Shown in dialogue with the video works are several enlarged photographic wallpapers and new drawings. By contrast to the intricacies of film’s technological processes and temporal outcome, these are created with relative immediacy, offering a series of intuitive vignettes that might equally communicate personal shorthand or a narrative in flux that speak to a wider public consciousness.

 

Drawn from Syms’ personal archive, the photographic wallpapers reveal the filtered fragments of images that relay the objects and minutiae of everyday life onto a monumental scale. Alongside these, a number of new drawings combine journalistic commentary, stream of consciousness phrases, diagrammatic illustrations and bold graphics recalling widespread commercial signage. Throughout her career Syms has used this vernacular style drawing and writing as a means to aid her creative process and approach to narrative construction. Shown for the first time here on enlarged scale, her new drawings reveal a diaristic palimpsest of narrative gestures, offering an insight into her ongoing practice.

 

Shame Space reviewed by worms

Arcadia Molinas

Around a month ago I read Shame Space by Martine Syms and was sent into a spiralling existential shake-up. The book, a gilded, bible-sized diaristic journey through three years of Syms life reflected some of my own likeness back at me and I didn’t like everything I saw. In Shame Space we witness Syms’ inner monologue, or the part she captures in writing, and encounter a repetitive, harsh, funny, horny voice, that is endlessly self-critical as she is trying to be self-accepting. The brutally honest stream of consciousness style reminded me of my own journalling when its at its best, capturing the world around me and glimpses of myself that transcend caricature, but also reminded me of the loops of negative thinking that dog me for years, constantly pestering me with thoughts about how I’m not good enough, fit enough, smart enough, etc.
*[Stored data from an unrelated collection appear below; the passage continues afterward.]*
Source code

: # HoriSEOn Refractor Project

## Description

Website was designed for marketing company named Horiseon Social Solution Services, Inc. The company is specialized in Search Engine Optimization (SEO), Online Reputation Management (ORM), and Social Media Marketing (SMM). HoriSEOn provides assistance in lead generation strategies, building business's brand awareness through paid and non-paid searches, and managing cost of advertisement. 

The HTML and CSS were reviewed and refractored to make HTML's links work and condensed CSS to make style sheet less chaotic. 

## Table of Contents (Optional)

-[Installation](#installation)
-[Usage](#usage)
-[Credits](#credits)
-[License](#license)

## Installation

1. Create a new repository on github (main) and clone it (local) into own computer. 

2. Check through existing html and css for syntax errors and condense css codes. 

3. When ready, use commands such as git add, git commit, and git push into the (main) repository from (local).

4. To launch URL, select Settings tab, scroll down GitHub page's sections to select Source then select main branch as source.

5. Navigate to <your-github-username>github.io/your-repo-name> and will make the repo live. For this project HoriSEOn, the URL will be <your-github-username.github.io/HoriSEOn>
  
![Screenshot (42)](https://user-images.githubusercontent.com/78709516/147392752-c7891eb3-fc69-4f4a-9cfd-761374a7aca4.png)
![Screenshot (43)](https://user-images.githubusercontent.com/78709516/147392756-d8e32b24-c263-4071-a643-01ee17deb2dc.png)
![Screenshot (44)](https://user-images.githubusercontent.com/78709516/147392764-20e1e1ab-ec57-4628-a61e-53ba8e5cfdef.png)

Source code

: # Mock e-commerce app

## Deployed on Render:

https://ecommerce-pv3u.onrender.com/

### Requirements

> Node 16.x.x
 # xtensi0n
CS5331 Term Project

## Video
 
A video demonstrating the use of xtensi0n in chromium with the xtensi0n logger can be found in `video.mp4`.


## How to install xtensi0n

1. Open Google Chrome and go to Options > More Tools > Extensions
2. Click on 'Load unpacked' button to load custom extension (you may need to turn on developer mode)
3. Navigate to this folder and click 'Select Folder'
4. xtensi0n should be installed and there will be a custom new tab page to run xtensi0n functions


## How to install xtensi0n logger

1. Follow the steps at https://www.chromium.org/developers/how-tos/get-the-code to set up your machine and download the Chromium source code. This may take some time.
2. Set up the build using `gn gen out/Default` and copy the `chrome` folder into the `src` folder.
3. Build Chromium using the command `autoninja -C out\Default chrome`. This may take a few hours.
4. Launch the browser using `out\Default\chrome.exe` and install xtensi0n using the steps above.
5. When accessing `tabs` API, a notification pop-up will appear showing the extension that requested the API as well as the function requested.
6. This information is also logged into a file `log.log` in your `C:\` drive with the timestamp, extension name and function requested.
However the use to which she put all those personal conversations, namely sharing them in a book, was a gesture full of kindness to her readers and by extension to herself; an act of forgiveness (is that why the book is Bible sized?).

 

Film: The African Desperate

Photo by Pavielle Garcia

In your voyage through the world of Martine Syms, you simply can’t miss her 2023 film The African Desperate. The movie follows Palace Bryant during her first 24 hours after becoming a Master in Fine Art. Scathing and hilarious, long time collaborator Diamond Stingly delivers a class performance as the new Fine Art Master Palace Bryant. You can find an interview with Diamond in Worms 7 too. The film touches on many themes present in her visual and written work, like art, its functions and entourage, sex and desire, and friendships and human connections. Streaming now on MUBI.